Letter: Founding fathers
Am I wrong in thinking the founding fathers intended the establishment clause of the Constitution to guarantee freedom of religion? You'd think so, to read Buz Williams' Jan. 8 column in which, as far as I can tell, he seems to be scolding the founding fathers for giving judges a legal stick to beat religion with, in some completely imaginary "war on Christmas" being waged by "rabid secularists foaming at the mouth," "radical leftist judges" and other straw men born of Mr. Williams' fervid imagination and historical confusion. The only one I've seen foaming at the mouth, in fact, is Mr. Williams himself.
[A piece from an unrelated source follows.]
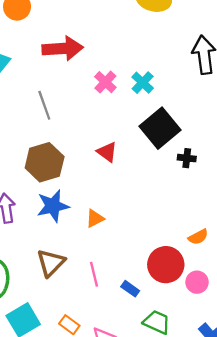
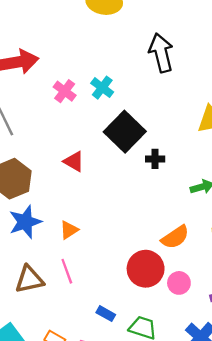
orange semicircle: (198, 237) -> (175, 237), size x1.4
brown triangle: (51, 263) -> (29, 279), turned 40
pink line: (94, 274) -> (67, 271), moved
blue rectangle: (130, 289) -> (106, 314), moved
But that aside, the purpose of the founding fathers in secularizing the government, far from being opposed to religion, was to prevent the government from favoring one religion or sect over all the others. Catholics didn't like the idea of living in a Protestant state and vice versa. In politics, secularism is not anti-religion, quite the opposite in that it makes religious freedom possible. To be barred from celebrating your religion in that one small symbolic square in Prescott is a small price to pay for the huge and lovely freedom to celebrate it anytime in full dignity in the church or synagogue or mosque or temple of your own choosing, not the government's.
May I quote you, Mr. Williams, a lawman, as saying it's okay to break the law that guarantees your own freedom of worship or am I merely being a "sourpuss" for asking?